**Data extract:**
+++++
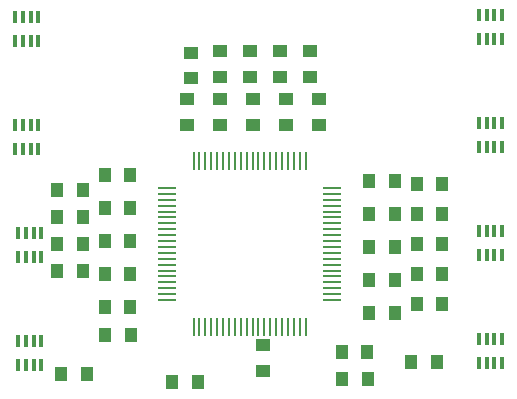
<source format=gtp>
G75*
%MOIN*%
%OFA0B0*%
%FSLAX25Y25*%
%IPPOS*%
%LPD*%
%AMOC8*
5,1,8,0,0,1.08239X$1,22.5*
%
%ADD10R,0.05000X0.04000*%
%ADD11R,0.04000X0.05000*%
%ADD12R,0.01800X0.04000*%
%ADD13R,0.01024X0.05906*%
%ADD14R,0.05906X0.01024*%
D10*
X0112000Y0023181D03*
X0112000Y0031780D03*
X0108500Y0105220D03*
X0108500Y0113819D03*
X0107500Y0121181D03*
X0097500Y0121181D03*
X0097500Y0113819D03*
X0097500Y0105220D03*
X0086500Y0105220D03*
X0086500Y0113819D03*
X0088000Y0120681D03*
X0088000Y0129280D03*
X0097500Y0129780D03*
X0107500Y0129780D03*
X0117500Y0129780D03*
X0127500Y0129780D03*
X0127500Y0121181D03*
X0130500Y0113819D03*
X0130500Y0105220D03*
X0119500Y0105220D03*
X0119500Y0113819D03*
X0117500Y0121181D03*
D11*
X0147220Y0086500D03*
X0155819Y0086500D03*
X0163181Y0085500D03*
X0171780Y0085500D03*
X0171780Y0075500D03*
X0163181Y0075500D03*
X0155819Y0075500D03*
X0147220Y0075500D03*
X0147220Y0064500D03*
X0155819Y0064500D03*
X0163181Y0065500D03*
X0171780Y0065500D03*
X0171780Y0055500D03*
X0163181Y0055500D03*
X0155819Y0053500D03*
X0147220Y0053500D03*
X0147220Y0042500D03*
X0155819Y0042500D03*
X0163181Y0045500D03*
X0171780Y0045500D03*
X0169819Y0026000D03*
X0161220Y0026000D03*
X0146780Y0029500D03*
X0138181Y0029500D03*
X0138220Y0020500D03*
X0146819Y0020500D03*
X0090319Y0019500D03*
X0081720Y0019500D03*
X0067819Y0035000D03*
X0059220Y0035000D03*
X0059181Y0044500D03*
X0067780Y0044500D03*
X0067780Y0055500D03*
X0059181Y0055500D03*
X0051819Y0056500D03*
X0043220Y0056500D03*
X0043220Y0065500D03*
X0051819Y0065500D03*
X0059181Y0066500D03*
X0067780Y0066500D03*
X0067780Y0077500D03*
X0059181Y0077500D03*
X0051819Y0074500D03*
X0043220Y0074500D03*
X0043220Y0083500D03*
X0051819Y0083500D03*
X0059181Y0088500D03*
X0067780Y0088500D03*
X0053280Y0022000D03*
X0044681Y0022000D03*
D12*
X0030300Y0025300D03*
X0032900Y0025300D03*
X0035500Y0025300D03*
X0038100Y0025300D03*
X0038100Y0033100D03*
X0035500Y0033100D03*
X0032900Y0033100D03*
X0030300Y0033100D03*
X0030300Y0061300D03*
X0032900Y0061300D03*
X0035500Y0061300D03*
X0038100Y0061300D03*
X0038100Y0069100D03*
X0035500Y0069100D03*
X0032900Y0069100D03*
X0030300Y0069100D03*
X0029300Y0097300D03*
X0031900Y0097300D03*
X0034500Y0097300D03*
X0037100Y0097300D03*
X0037100Y0105100D03*
X0034500Y0105100D03*
X0031900Y0105100D03*
X0029300Y0105100D03*
X0029300Y0133300D03*
X0031900Y0133300D03*
X0034500Y0133300D03*
X0037100Y0133300D03*
X0037100Y0141100D03*
X0034500Y0141100D03*
X0031900Y0141100D03*
X0029300Y0141100D03*
X0183900Y0141700D03*
X0186500Y0141700D03*
X0189100Y0141700D03*
X0191700Y0141700D03*
X0191700Y0133900D03*
X0189100Y0133900D03*
X0186500Y0133900D03*
X0183900Y0133900D03*
X0183900Y0105700D03*
X0186500Y0105700D03*
X0189100Y0105700D03*
X0191700Y0105700D03*
X0191700Y0097900D03*
X0189100Y0097900D03*
X0186500Y0097900D03*
X0183900Y0097900D03*
X0183900Y0069700D03*
X0186500Y0069700D03*
X0189100Y0069700D03*
X0191700Y0069700D03*
X0191700Y0061900D03*
X0189100Y0061900D03*
X0186500Y0061900D03*
X0183900Y0061900D03*
X0183900Y0033700D03*
X0186500Y0033700D03*
X0189100Y0033700D03*
X0191700Y0033700D03*
X0191700Y0025900D03*
X0189100Y0025900D03*
X0186500Y0025900D03*
X0183900Y0025900D03*
D13*
X0126201Y0037941D03*
X0124232Y0037941D03*
X0122264Y0037941D03*
X0120295Y0037941D03*
X0118327Y0037941D03*
X0116358Y0037941D03*
X0114390Y0037941D03*
X0112421Y0037941D03*
X0110453Y0037941D03*
X0108484Y0037941D03*
X0106516Y0037941D03*
X0104547Y0037941D03*
X0102579Y0037941D03*
X0100610Y0037941D03*
X0098642Y0037941D03*
X0096673Y0037941D03*
X0094705Y0037941D03*
X0092736Y0037941D03*
X0090768Y0037941D03*
X0088799Y0037941D03*
X0088799Y0093059D03*
X0090768Y0093059D03*
X0092736Y0093059D03*
X0094705Y0093059D03*
X0096673Y0093059D03*
X0098642Y0093059D03*
X0100610Y0093059D03*
X0102579Y0093059D03*
X0104547Y0093059D03*
X0106516Y0093059D03*
X0108484Y0093059D03*
X0110453Y0093059D03*
X0112421Y0093059D03*
X0114390Y0093059D03*
X0116358Y0093059D03*
X0118327Y0093059D03*
X0120295Y0093059D03*
X0122264Y0093059D03*
X0124232Y0093059D03*
X0126201Y0093059D03*
D14*
X0135059Y0084201D03*
X0135059Y0082232D03*
X0135059Y0080264D03*
X0135059Y0078295D03*
X0135059Y0076327D03*
X0135059Y0074358D03*
X0135059Y0072390D03*
X0135059Y0070421D03*
X0135059Y0068453D03*
X0135059Y0066484D03*
X0135059Y0064516D03*
X0135059Y0062547D03*
X0135059Y0060579D03*
X0135059Y0058610D03*
X0135059Y0056642D03*
X0135059Y0054673D03*
X0135059Y0052705D03*
X0135059Y0050736D03*
X0135059Y0048768D03*
X0135059Y0046799D03*
X0079941Y0046799D03*
X0079941Y0048768D03*
X0079941Y0050736D03*
X0079941Y0052705D03*
X0079941Y0054673D03*
X0079941Y0056642D03*
X0079941Y0058610D03*
X0079941Y0060579D03*
X0079941Y0062547D03*
X0079941Y0064516D03*
X0079941Y0066484D03*
X0079941Y0068453D03*
X0079941Y0070421D03*
X0079941Y0072390D03*
X0079941Y0074358D03*
X0079941Y0076327D03*
X0079941Y0078295D03*
X0079941Y0080264D03*
X0079941Y0082232D03*
X0079941Y0084201D03*
M02*

</source>
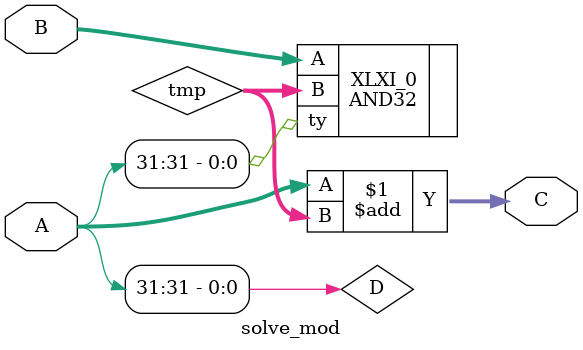
<source format=v>
`timescale 1ns / 1ps
module solve_mod(
	input wire [31:0]A,
	input wire [31:0]B,
	output wire [31:0]C
    );
	wire D=A[31];
	wire [31:0]tmp;
	AND32 XLXI_0 (.A(B),.ty(D),.B(tmp));
	assign C=A+tmp;
endmodule

</source>
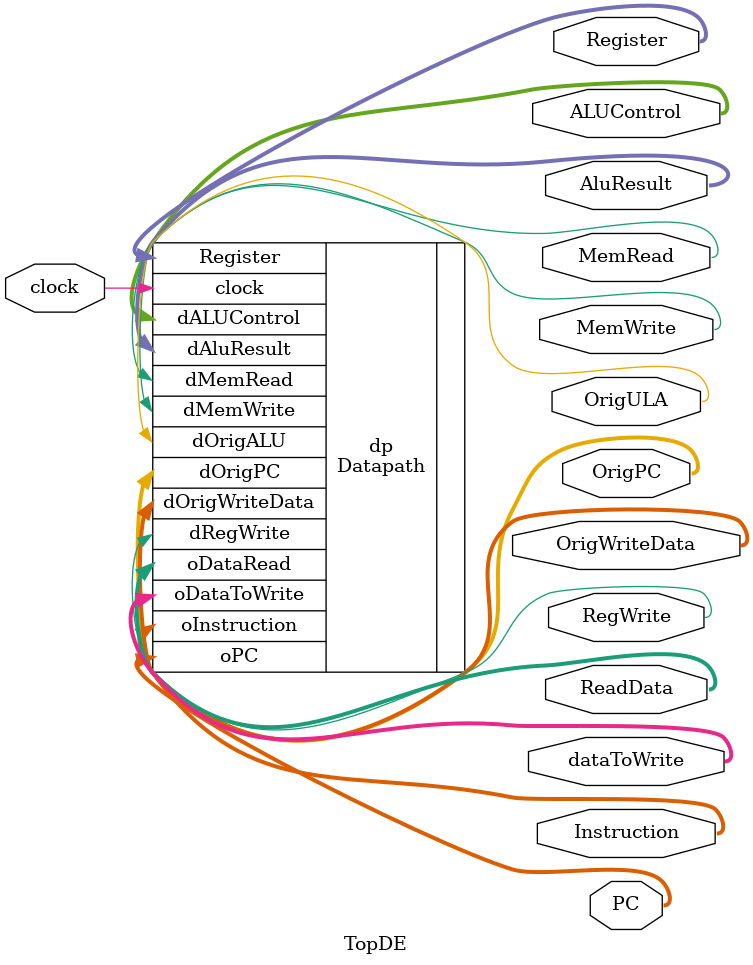
<source format=v>
/* TopDE.v */


`ifndef PARAM
	`include "params.v"
`endif

module TopDE (
	input clock,
	output [31:0] Instruction,
//	output [31:0] registerRead1,
//	output [31:0] registerRead2,
	output [31:0] PC,
	output [31:0] ReadData,
	output [31:0] dataToWrite,
//	
//	output [4:0] RS1,
//	output [4:0] RS2,
//	output [4:0] Rd,
//	
	output [1:0] OrigWriteData,
	output MemRead,
	output [1:0] OrigPC,
	output [3:0] ALUControl,
	output MemWrite,
	output OrigULA,
	output RegWrite,
//	
	output [31:0] AluResult,
	output [31:0] Register
//	output [31:0] Immediate,
);

//assign RS1 = Instruction[19:15];
//assign RS2 = Instruction[24:20];
//assign Rd = Instruction[11:7];


Datapath dp (
	.clock(clock), 
	.oInstruction(Instruction), 
//	.oRegisterRead1(registerRead1), 
//	.oRegisterRead2(registerRead2),
	.oPC(PC),
	.oDataRead(ReadData),
	.oDataToWrite(dataToWrite),
//	
	.dOrigWriteData(OrigWriteData),
	.dMemRead(MemRead),
	.dOrigPC(OrigPC),
	.dALUControl(ALUControl),
	.dMemWrite(MemWrite),
	.dOrigALU(OrigULA),
	.dRegWrite(RegWrite),
//	
	.dAluResult(AluResult),
	.Register(Register)
//	.dImmediate(Immediate),
//	.RAM(RAM)
);

endmodule

</source>
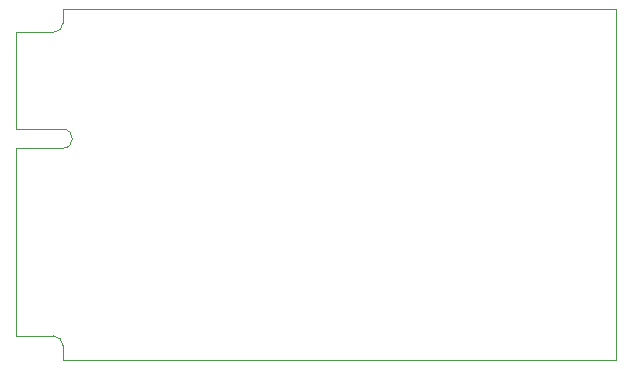
<source format=gko>
G04*
G04 #@! TF.GenerationSoftware,Altium Limited,Altium Designer,19.0.15 (446)*
G04*
G04 Layer_Color=16711935*
%FSLAX24Y24*%
%MOIN*%
G70*
G01*
G75*
%ADD123C,0.0040*%
G54D123*
X35266Y46644D02*
G03*
X35581Y46959I0J315D01*
G01*
X35581Y42786D02*
G03*
X35581Y43415I-0J315D01*
G01*
Y36211D02*
G03*
X35266Y36526I-315J0D01*
G01*
X35581Y47431D02*
X54006D01*
X34006Y36526D02*
X35266D01*
X34006D02*
Y42786D01*
X35581D01*
X34006Y43415D02*
X35581D01*
X34006D02*
Y46644D01*
X35581Y46959D02*
Y47431D01*
X34006Y46644D02*
X35266D01*
X35581Y35738D02*
Y36211D01*
Y35738D02*
X54006D01*
Y47431D01*
M02*

</source>
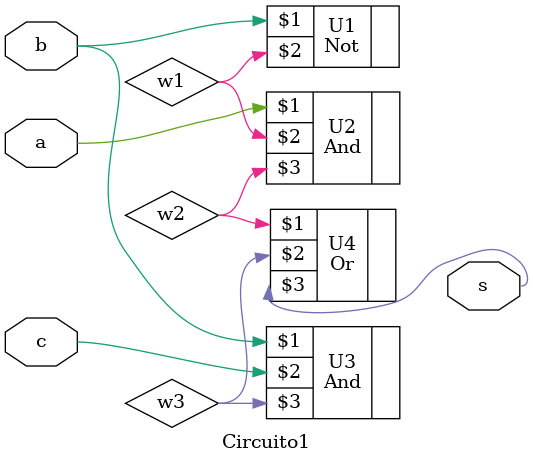
<source format=sv>

module Circuito1(a,b,c,s);
  input a,b,c;
  output s;
  wire w1,w2,w3;
  
  Not U1 (b,w1);
  And U2 (a,w1,w2);
  And U3 (b,c,w3);
  Or U4 (w2,w3,s);

endmodule
</source>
+++++
All lines above from the one holding "X0102579Y0037941D03*" to the one holding "X0110453Y0093059D03*", inclusive, are to be copied exactly; no other line is wanted.

X0102579Y0037941D03*
X0100610Y0037941D03*
X0098642Y0037941D03*
X0096673Y0037941D03*
X0094705Y0037941D03*
X0092736Y0037941D03*
X0090768Y0037941D03*
X0088799Y0037941D03*
X0088799Y0093059D03*
X0090768Y0093059D03*
X0092736Y0093059D03*
X0094705Y0093059D03*
X0096673Y0093059D03*
X0098642Y0093059D03*
X0100610Y0093059D03*
X0102579Y0093059D03*
X0104547Y0093059D03*
X0106516Y0093059D03*
X0108484Y0093059D03*
X0110453Y0093059D03*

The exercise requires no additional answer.